### TASK INSTRUCTIONS
Provide only the number of lines in the following data that contain "signed".

### Source data
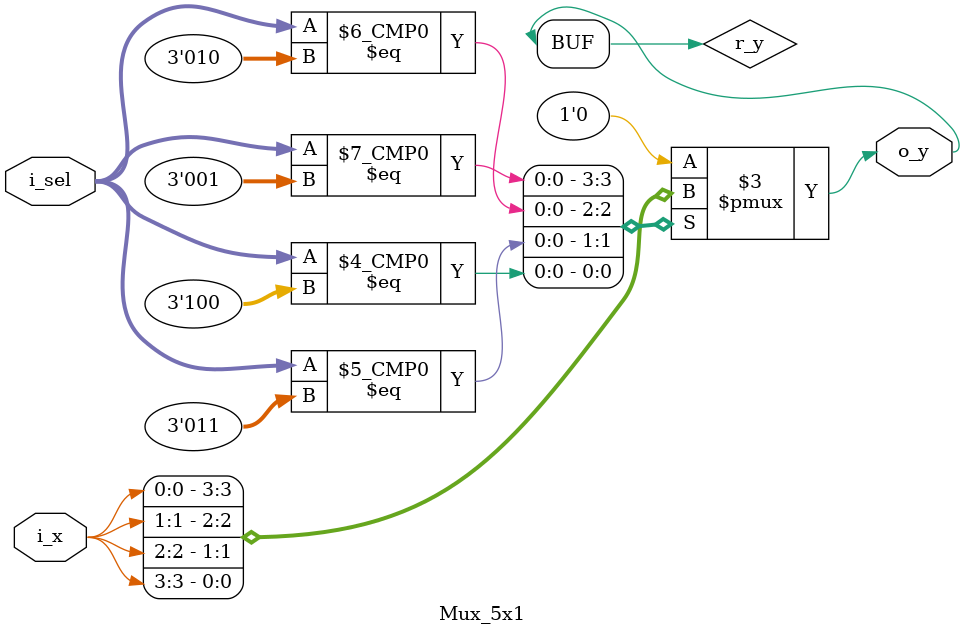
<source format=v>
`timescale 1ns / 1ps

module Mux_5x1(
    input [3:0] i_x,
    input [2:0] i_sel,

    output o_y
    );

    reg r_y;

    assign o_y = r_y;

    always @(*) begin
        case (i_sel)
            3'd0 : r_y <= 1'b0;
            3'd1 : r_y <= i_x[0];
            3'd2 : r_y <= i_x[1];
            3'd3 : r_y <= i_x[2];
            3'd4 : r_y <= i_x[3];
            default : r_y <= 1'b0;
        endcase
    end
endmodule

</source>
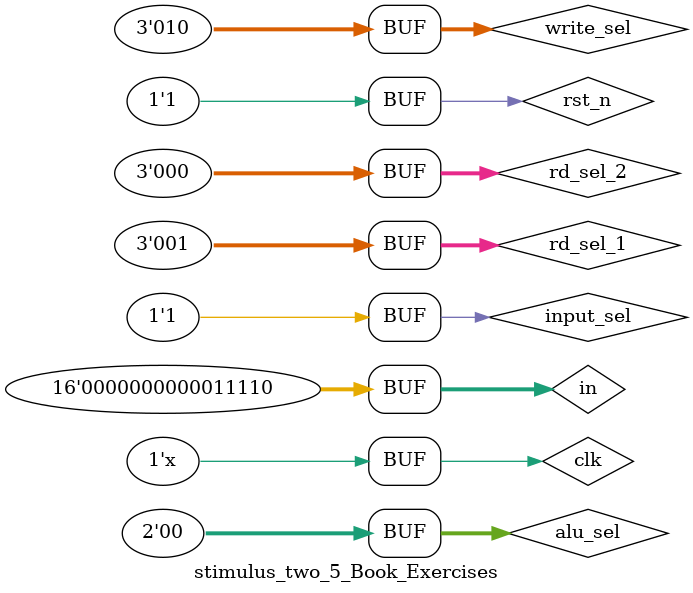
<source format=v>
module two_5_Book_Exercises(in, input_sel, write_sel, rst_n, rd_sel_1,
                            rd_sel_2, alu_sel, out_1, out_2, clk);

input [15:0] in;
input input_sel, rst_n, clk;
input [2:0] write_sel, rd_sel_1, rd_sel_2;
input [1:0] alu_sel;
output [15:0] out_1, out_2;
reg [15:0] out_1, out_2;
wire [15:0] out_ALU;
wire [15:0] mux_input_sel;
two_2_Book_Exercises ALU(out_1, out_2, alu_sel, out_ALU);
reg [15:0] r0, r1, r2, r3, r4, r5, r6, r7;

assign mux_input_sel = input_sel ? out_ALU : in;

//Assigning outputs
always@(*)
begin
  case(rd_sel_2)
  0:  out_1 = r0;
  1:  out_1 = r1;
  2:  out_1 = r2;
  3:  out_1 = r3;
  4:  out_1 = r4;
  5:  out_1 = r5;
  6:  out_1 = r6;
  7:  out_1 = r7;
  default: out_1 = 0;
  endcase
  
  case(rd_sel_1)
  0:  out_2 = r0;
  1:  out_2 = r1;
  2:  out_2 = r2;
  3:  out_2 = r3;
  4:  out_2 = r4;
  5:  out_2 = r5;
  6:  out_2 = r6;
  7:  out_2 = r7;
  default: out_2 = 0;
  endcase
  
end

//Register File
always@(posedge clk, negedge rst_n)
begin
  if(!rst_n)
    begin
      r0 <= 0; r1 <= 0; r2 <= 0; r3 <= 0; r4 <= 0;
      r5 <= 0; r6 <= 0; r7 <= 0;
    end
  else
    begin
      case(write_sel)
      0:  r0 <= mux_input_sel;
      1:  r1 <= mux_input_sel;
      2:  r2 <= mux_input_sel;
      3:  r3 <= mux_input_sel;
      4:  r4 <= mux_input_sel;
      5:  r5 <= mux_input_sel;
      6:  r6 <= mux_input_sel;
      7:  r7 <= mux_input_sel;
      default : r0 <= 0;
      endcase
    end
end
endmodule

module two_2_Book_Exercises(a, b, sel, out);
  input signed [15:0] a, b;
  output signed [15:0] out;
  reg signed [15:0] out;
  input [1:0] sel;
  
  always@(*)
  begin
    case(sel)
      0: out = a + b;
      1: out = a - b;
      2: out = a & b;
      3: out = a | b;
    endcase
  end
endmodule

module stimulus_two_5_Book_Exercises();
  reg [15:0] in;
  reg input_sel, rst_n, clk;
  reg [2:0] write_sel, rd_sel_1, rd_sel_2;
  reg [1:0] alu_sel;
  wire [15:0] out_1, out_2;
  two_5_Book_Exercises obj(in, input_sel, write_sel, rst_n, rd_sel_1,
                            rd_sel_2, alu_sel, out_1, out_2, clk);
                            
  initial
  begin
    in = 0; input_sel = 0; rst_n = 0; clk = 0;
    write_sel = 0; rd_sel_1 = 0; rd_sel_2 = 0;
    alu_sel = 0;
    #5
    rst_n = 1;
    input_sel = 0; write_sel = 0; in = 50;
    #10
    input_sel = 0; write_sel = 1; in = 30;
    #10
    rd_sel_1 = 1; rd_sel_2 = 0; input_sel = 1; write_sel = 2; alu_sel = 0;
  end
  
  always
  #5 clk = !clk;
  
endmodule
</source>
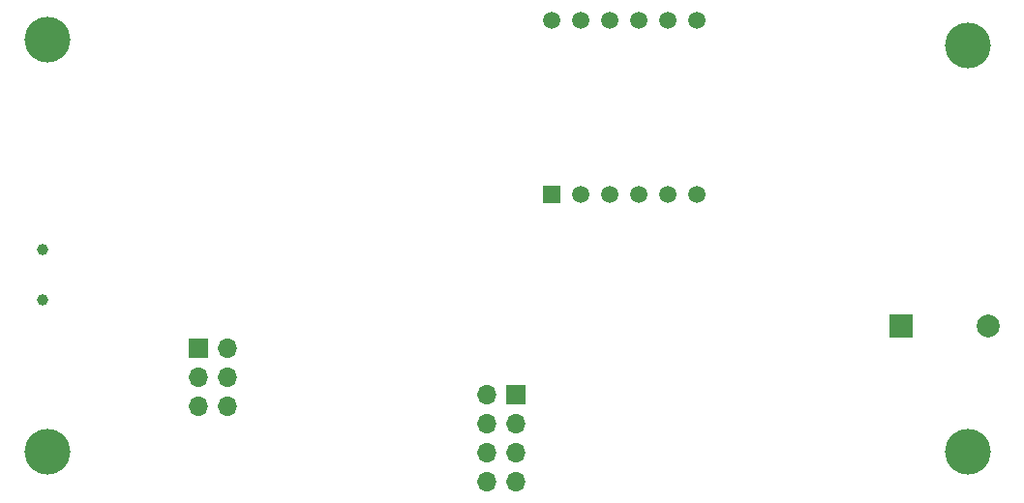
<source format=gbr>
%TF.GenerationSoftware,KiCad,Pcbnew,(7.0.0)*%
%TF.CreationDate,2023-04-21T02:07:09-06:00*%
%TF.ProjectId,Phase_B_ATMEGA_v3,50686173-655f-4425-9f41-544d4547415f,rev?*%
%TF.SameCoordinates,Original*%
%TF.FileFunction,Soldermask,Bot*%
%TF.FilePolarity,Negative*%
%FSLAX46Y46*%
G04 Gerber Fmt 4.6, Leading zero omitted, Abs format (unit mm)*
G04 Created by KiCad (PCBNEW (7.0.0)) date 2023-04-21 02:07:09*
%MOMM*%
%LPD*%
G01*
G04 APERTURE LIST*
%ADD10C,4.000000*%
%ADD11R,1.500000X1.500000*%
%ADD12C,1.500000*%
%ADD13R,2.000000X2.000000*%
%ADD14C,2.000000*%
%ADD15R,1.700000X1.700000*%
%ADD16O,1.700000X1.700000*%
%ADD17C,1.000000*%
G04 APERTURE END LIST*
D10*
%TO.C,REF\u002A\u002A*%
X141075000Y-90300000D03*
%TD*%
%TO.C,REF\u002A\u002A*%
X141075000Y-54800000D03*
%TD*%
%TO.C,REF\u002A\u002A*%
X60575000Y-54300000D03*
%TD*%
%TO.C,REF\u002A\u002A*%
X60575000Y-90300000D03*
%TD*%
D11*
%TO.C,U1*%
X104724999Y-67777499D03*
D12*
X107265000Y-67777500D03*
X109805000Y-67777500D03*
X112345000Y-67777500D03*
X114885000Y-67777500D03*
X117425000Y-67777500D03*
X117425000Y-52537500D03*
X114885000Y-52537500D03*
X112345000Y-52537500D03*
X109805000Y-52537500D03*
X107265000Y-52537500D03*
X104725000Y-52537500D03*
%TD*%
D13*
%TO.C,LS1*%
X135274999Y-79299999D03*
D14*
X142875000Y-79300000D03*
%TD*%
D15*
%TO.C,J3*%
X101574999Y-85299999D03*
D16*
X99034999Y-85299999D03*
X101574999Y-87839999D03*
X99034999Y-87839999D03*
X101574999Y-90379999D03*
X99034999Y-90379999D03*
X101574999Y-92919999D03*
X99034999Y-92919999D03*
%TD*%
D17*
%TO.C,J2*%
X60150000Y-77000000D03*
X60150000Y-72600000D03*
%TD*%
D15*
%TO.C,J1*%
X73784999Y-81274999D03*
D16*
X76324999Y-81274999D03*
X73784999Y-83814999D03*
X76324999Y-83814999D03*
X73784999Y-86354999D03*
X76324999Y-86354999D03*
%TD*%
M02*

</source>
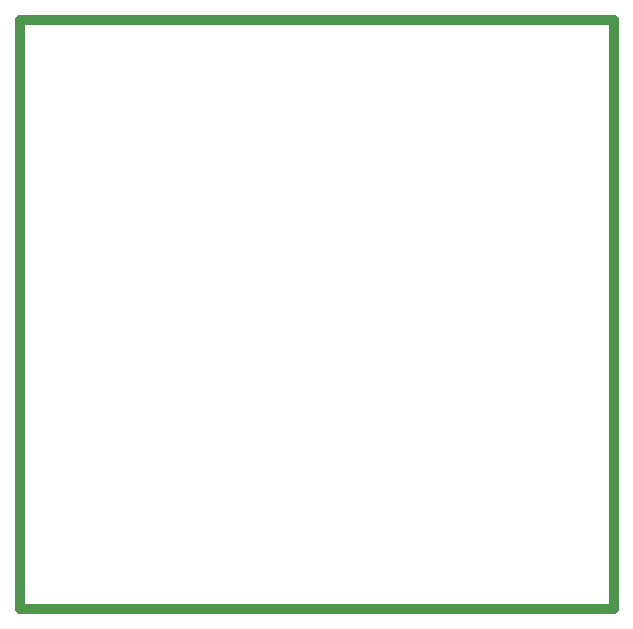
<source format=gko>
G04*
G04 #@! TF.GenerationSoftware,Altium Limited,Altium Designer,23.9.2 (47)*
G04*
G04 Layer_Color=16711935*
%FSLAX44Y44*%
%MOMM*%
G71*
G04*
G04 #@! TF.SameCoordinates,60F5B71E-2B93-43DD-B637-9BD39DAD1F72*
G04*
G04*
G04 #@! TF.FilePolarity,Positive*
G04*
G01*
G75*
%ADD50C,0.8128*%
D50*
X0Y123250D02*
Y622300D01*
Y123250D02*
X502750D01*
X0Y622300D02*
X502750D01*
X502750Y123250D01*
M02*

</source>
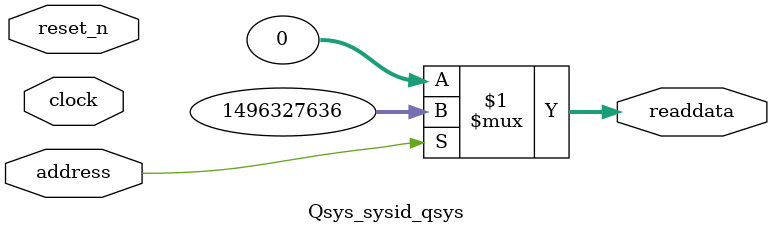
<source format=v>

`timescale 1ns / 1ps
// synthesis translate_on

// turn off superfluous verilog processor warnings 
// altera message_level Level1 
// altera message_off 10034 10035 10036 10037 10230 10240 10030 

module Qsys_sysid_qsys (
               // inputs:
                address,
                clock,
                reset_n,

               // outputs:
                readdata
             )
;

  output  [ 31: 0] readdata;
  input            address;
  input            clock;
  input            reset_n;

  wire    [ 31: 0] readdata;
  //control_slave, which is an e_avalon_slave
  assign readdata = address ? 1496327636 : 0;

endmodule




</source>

### ANSWER FOR THE TASK
3